The next day he found Don Fermín sitting up in bed reading the newspapers. He was animated, breathing easily, his color had returned. He’d been in the hospital a week and he’d been to see him every day, but always in the company of other people. Relatives he hadn’t seen for years and who looked him over with a kind of mistrust. The black sheep, the one who’d left home, the one who’d embittered Zoilita, the one who had a grubby little job on a newspaper? Impossible to remember the names of those uncles and aunts, Zavalita, the faces of those cousins; you’d probably passed them many times on the street without recognizing them. It was November and it was starting to get a little warmer when Señora Zoila and Sparky took Don Fermín to New York for a checkup. They returned ten days later and the family went to spend the summer in Ancón. You hadn’t seen them for almost three months, Zavalita, but you spoke to the old man every week on the telephone. Toward the end of March they returned to Miraflores and Don Fermín had recovered and had a tanned and healthy-looking face. The first Sunday he had lunch at the house again, he saw that Popeye was kissing Señora Zoila and Don Fermín. Teté had permission to go dancing with him on
Saturdays
at the grillroom of the Hotel Bolívar. On your birthday Teté and Sparky and Popeye had come to wake you up at the boardinghouse, and at home the whole family was waiting with packages. Two suits, Zavalita, shoes, cuff links, in a little envelope a check for a thousand soles that you spent in a whorehouse with Carlitos. What else was worthwhile remembering, Zavalita, what else except surviving?

*

 

“Drifting at first,” Ambrosio says. “Then I was a driver and, you’ll have to laugh, son, even half-owner of a funeral parlor.”
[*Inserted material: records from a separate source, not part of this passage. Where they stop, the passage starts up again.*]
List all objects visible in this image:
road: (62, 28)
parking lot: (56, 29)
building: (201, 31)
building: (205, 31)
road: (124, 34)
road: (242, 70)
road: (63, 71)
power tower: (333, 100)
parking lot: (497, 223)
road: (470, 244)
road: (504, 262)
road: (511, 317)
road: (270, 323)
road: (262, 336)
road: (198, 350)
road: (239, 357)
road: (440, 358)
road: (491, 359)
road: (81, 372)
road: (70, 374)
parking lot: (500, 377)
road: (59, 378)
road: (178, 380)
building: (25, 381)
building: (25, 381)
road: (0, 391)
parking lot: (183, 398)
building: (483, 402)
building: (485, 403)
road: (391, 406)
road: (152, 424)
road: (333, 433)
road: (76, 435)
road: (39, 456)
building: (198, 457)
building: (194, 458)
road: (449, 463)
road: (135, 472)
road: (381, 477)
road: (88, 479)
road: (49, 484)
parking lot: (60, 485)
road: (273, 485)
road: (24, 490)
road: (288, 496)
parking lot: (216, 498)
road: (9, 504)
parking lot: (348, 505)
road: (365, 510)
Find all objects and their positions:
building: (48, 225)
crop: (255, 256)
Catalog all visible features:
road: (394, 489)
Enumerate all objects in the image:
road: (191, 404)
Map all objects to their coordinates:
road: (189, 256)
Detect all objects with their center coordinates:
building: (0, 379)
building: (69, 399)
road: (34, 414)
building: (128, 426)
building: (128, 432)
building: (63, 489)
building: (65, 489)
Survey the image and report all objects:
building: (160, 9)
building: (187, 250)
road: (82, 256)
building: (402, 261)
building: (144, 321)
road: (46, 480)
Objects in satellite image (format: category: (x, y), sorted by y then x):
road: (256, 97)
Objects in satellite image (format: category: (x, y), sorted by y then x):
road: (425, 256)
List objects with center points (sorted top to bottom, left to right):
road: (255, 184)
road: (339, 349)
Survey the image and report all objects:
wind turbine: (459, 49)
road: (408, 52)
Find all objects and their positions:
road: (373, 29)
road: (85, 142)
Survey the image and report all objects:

The first weeks in Pucallpa had been bad for her. Not so much because of Ambrosio’s disconsolate sadness as because of the nightmares. The white body, young and beautiful, as during the San Miguel days, would come out of the remote shadows, glimmering, and she, on her knees in her narrow little room in Jesús María, would begin to shake. It would float, grow, stop in the air surrounded by a golden halo and she could see the large purple wound in the mistress’s neck and her accusing eyes: you killed me. She would wake up in terror, cling to Ambrosio’s sleeping body, stay awake until dawn. At other times she was being chased by policemen in green uniforms and could hear their whistles, the noise of their big shoes: you killed her. They didn’t catch her, all night long they stretched their hands out toward her as she drew back and sweated.

“Don’t talk to me about the mistress anymore,” Ambrosio had told her with the face of a whipped dog the day they arrived. “I forbid it.”

Besides, right from the start she’d felt mistrust for that hot and
deceptive
town. They had lived first in a place overrun with spiders and cockroaches—the Hotel Pucallpa—near the half-finished square, and from the windows you could see the docks with their canoes, launches and barges rocking in the dirty water of the river. How ugly everything was, how poor everything was. Ambrosio had looked at Pucallpa with indifference, as if they were only there temporarily, and only one day when she complained about the suffocating heat had he made a vague comment: the heat was like it was in Chincha, Amalia. They’d been at the hotel for a week. Then they’d rented a cabin with a straw roof near the hospital. There were a lot of funeral parlors in the area, even one that specialized in little white boxes for children and was called the Limbo Coffin Co.